Selysses verfertigt keine Bilder, betrachtet sie aber gern, vorzugsweise in Kirchen und nicht in den kulturbetrieblichen Museen. In jedem Fall aber gelingt es ihm, kulturbeflissenen Touristen aus dem Weg zu gehen. Die Kapelle Enrico Scrovegni in Padua ist bei seinem Besuch so menschenleer wie die Kapelle der Pellegrini in Verona. In der Nationalgalerie in London wartet er geduldig ab, bis die mit einem Ausdruck völliger Verständnislosigkeit die Säle durchstreifenden Besucher abgewandert sind. Keinerlei Kulturgehabe soll zwischen ihm und dem Kunstwerk stehen. Daß er sich bereiterklärt hatte, einen Part im Rahmenprogramm der Bregenzer Festspiele zu übernehmen, reut ihn noch heute. Nebst einem Honorar erhält er für seine Bemühungen eine Karte für die abendliche Nabuccoaufführung. In Rahmen der Inszenierung war man auf die Idee verfallen, aus den anonymen Sklaven richtige Juden in Zebraanzügen zu machen, und da stand er nun mit seiner Billet in der Hand und will den Chor der verkleideten KZ-Häftlinge nicht sehen. Der Lyriker hat es leichter sich von Kultur zu distanzieren als der Dramaturg. Von Haus aus Spektakel wird das Schauspiel im Rahmen eines Festivals vom Kulturbetrieb unter tätiger Mithilfe des sogenannten Regietheaters gleichsam niedergerungen und als Kunstwerk ausgeschaltet. Nur ein allesfresserisches oder aber ein von Distinktionsbedürfnissen à la Bourdieu geplagtes Publikum, so ungefähr muß man es verstehen, läßt Dinge über sich ergehen, die bei hellem Verstand ein jeder vermeiden würde.
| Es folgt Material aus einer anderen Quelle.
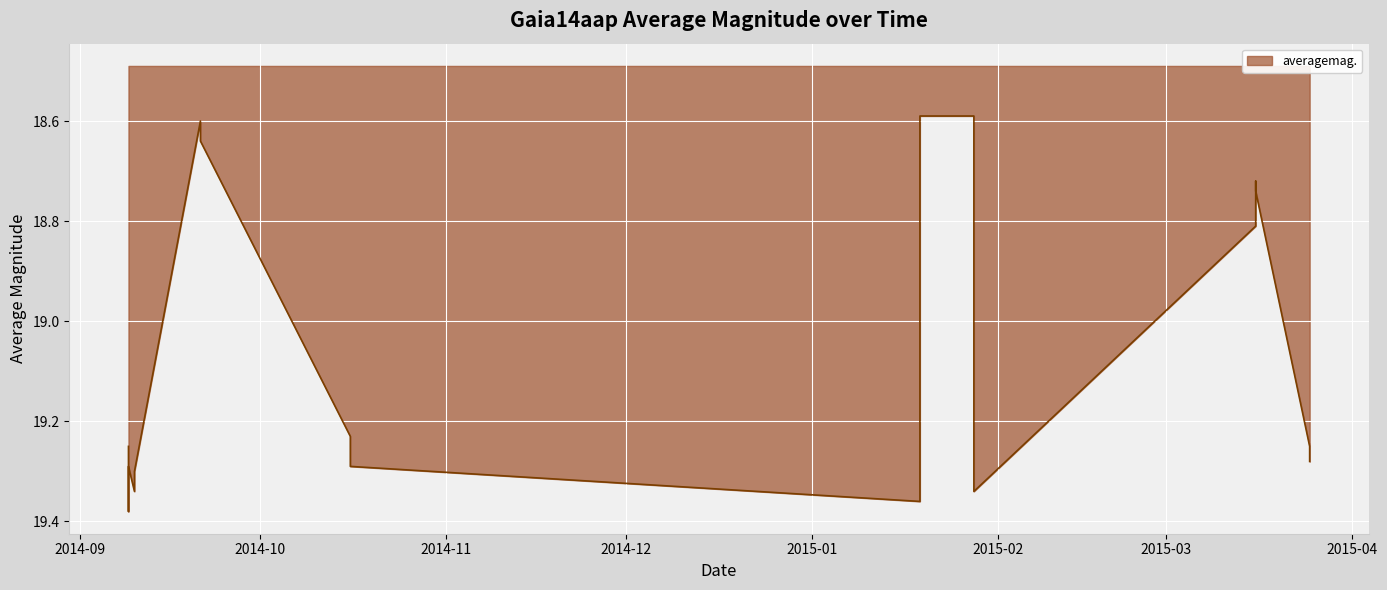

What is the difference between the second highest and minimum values?

0.8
Anders als Aurach hat Sebald sich für vier Jahrzehnte aus dem Inneren der Kunst herausgehalten. Einmal begonnen, wird sein Arbeitspensum kaum geringer gewesen sein, die Familie jedenfalls habe von ihm bis zum Abend nur den unter der Tür hervorquellenden Zigarettenqualm gesehen. Dem Kulturbetrieb in Form von Interviews, Lesungen und Auftritten konnte er sich nicht entziehen. Photoaufnahmen aus dieser Zeit erwecken den Eindruck, die Aufmerksamkeit habe ihm gut getan, einige aber meinen, es seien diese Belastungen gewesen, denen sein armes Herz nicht standgehalten hat.